(Data shown)
⁂

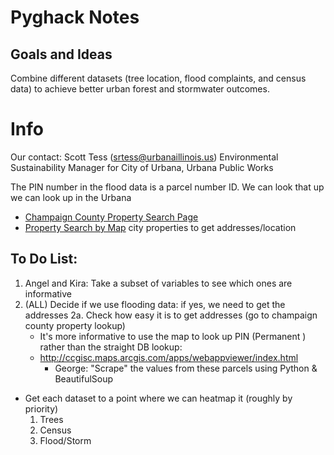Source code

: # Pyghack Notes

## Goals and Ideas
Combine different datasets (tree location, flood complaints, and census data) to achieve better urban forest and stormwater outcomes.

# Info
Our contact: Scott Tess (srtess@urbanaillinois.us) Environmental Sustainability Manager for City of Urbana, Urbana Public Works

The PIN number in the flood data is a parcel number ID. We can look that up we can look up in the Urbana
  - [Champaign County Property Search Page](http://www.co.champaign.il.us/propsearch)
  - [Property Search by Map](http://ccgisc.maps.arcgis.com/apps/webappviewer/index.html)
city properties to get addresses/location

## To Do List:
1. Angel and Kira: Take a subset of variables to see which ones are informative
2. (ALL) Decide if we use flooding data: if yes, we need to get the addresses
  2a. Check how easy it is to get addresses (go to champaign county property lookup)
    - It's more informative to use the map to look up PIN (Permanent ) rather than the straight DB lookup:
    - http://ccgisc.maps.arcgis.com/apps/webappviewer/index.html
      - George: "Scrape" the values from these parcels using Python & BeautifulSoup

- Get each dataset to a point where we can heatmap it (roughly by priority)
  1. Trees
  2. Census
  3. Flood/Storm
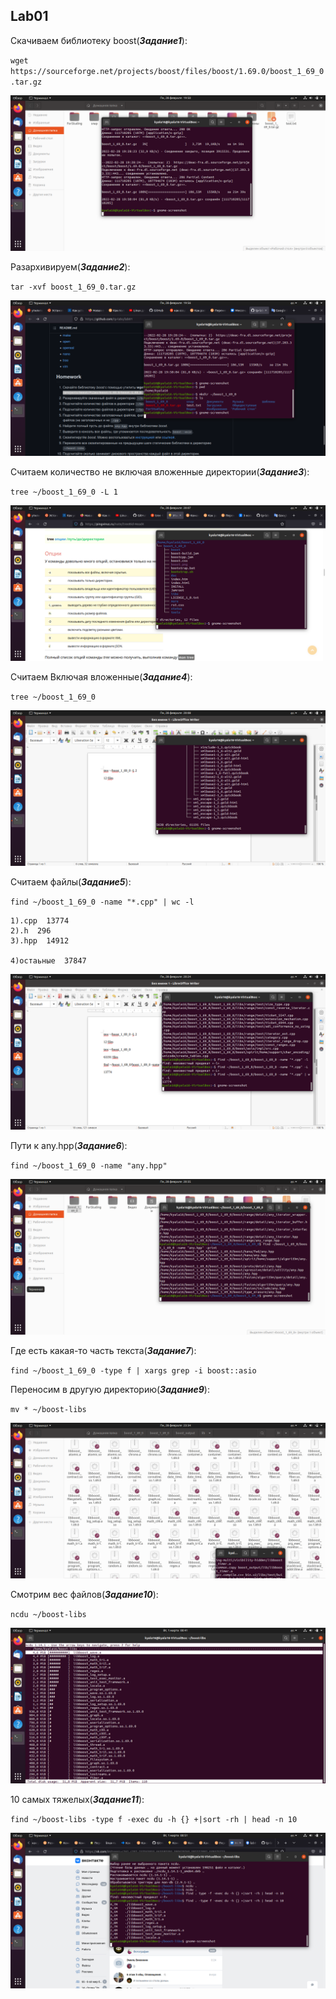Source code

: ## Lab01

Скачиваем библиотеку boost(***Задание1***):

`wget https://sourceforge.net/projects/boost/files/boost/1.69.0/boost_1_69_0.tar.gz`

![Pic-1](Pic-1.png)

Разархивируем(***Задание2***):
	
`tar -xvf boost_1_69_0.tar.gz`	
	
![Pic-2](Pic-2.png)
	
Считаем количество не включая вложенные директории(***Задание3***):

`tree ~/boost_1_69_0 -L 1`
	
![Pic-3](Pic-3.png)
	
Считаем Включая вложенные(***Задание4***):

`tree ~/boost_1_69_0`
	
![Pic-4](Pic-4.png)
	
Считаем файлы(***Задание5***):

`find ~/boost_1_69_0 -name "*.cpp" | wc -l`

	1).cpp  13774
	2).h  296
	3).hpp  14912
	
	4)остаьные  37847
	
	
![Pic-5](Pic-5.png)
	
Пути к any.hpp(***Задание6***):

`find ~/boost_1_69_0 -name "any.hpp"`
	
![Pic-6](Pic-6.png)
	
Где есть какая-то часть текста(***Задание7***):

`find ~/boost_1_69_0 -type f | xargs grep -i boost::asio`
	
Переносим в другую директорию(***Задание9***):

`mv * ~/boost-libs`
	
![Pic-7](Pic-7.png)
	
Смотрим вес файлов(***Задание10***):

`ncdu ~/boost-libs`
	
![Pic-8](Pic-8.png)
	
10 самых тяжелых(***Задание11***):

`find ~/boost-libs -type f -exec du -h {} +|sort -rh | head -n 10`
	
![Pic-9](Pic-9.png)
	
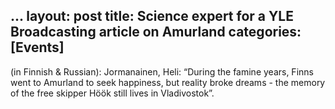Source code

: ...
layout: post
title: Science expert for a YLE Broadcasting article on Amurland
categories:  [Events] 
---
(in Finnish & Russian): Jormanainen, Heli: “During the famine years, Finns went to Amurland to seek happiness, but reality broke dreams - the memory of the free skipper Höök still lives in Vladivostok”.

⁂

(Task statement) Down to the last line, reproduce the material above exactly; skip its images.

(Answer box)
Source code

: # Pyghack Notes

## Goals and Ideas
Combine different datasets (tree location, flood complaints, and census data) to achieve better urban forest and stormwater outcomes.

# Info
Our contact: Scott Tess (srtess@urbanaillinois.us) Environmental Sustainability Manager for City of Urbana, Urbana Public Works

The PIN number in the flood data is a parcel number ID. We can look that up we can look up in the Urbana
  - [Champaign County Property Search Page](http://www.co.champaign.il.us/propsearch)
  - [Property Search by Map](http://ccgisc.maps.arcgis.com/apps/webappviewer/index.html)
city properties to get addresses/location

## To Do List:
1. Angel and Kira: Take a subset of variables to see which ones are informative
2. (ALL) Decide if we use flooding data: if yes, we need to get the addresses
  2a. Check how easy it is to get addresses (go to champaign county property lookup)
    - It's more informative to use the map to look up PIN (Permanent ) rather than the straight DB lookup:
    - http://ccgisc.maps.arcgis.com/apps/webappviewer/index.html
      - George: "Scrape" the values from these parcels using Python & BeautifulSoup

- Get each dataset to a point where we can heatmap it (roughly by priority)
  1. Trees
  2. Census
  3. Flood/Storm
Source code

: ## Lab01

Скачиваем библиотеку boost(***Задание1***):

`wget https://sourceforge.net/projects/boost/files/boost/1.69.0/boost_1_69_0.tar.gz`

![Pic-1](Pic-1.png)

Разархивируем(***Задание2***):
	
`tar -xvf boost_1_69_0.tar.gz`	
	
![Pic-2](Pic-2.png)
	
Считаем количество не включая вложенные директории(***Задание3***):

`tree ~/boost_1_69_0 -L 1`
	
![Pic-3](Pic-3.png)
	
Считаем Включая вложенные(***Задание4***):

`tree ~/boost_1_69_0`
	
![Pic-4](Pic-4.png)
	
Считаем файлы(***Задание5***):

`find ~/boost_1_69_0 -name "*.cpp" | wc -l`

	1).cpp  13774
	2).h  296
	3).hpp  14912
	
	4)остаьные  37847
	
	
![Pic-5](Pic-5.png)
	
Пути к any.hpp(***Задание6***):

`find ~/boost_1_69_0 -name "any.hpp"`
	
![Pic-6](Pic-6.png)
	
Где есть какая-то часть текста(***Задание7***):

`find ~/boost_1_69_0 -type f | xargs grep -i boost::asio`
	
Переносим в другую директорию(***Задание9***):

`mv * ~/boost-libs`
	
![Pic-7](Pic-7.png)
	
Смотрим вес файлов(***Задание10***):

`ncdu ~/boost-libs`
	
![Pic-8](Pic-8.png)
	
10 самых тяжелых(***Задание11***):

`find ~/boost-libs -type f -exec du -h {} +|sort -rh | head -n 10`
	
![Pic-9](Pic-9.png)
	
Source code

: ...
layout: post
title: Science expert for a YLE Broadcasting article on Amurland
categories:  [Events] 
---
(in Finnish & Russian): Jormanainen, Heli: “During the famine years, Finns went to Amurland to seek happiness, but reality broke dreams - the memory of the free skipper Höök still lives in Vladivostok”.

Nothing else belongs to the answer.